══ RAW DATA

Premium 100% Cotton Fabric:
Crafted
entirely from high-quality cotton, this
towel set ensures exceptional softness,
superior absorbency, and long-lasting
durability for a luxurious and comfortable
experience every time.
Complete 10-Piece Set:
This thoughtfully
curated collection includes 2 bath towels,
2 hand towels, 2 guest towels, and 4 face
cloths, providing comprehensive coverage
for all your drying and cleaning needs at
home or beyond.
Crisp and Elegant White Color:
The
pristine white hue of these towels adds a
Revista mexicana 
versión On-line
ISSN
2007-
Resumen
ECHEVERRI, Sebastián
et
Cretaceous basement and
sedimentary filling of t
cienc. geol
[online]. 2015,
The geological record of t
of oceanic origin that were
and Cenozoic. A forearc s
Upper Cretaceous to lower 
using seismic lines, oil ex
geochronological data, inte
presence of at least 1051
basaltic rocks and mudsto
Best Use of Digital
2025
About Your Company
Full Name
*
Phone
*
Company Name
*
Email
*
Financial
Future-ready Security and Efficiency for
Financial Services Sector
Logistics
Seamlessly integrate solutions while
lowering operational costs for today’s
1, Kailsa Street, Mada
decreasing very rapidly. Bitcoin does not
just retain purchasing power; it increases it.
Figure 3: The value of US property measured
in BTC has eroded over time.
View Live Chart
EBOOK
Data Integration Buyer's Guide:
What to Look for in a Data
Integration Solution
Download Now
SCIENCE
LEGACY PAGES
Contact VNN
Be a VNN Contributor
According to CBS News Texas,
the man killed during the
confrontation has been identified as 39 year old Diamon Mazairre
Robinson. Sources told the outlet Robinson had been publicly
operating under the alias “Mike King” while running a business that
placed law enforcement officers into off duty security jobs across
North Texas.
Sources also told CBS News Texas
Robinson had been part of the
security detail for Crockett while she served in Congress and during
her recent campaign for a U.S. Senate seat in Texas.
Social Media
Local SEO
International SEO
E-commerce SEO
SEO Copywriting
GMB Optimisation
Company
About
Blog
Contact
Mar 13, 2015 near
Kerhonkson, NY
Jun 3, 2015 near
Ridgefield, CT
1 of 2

════

> [HOW TO COMPLETE THIS TASK]: Read the listing line by line, and copy each line in which the word "been" is found.

> [OUTPUT FOR THIS EXERCISE]:
confrontation has been identified as 39 year old Diamon Mazairre
Robinson. Sources told the outlet Robinson had been publicly
Robinson had been part of the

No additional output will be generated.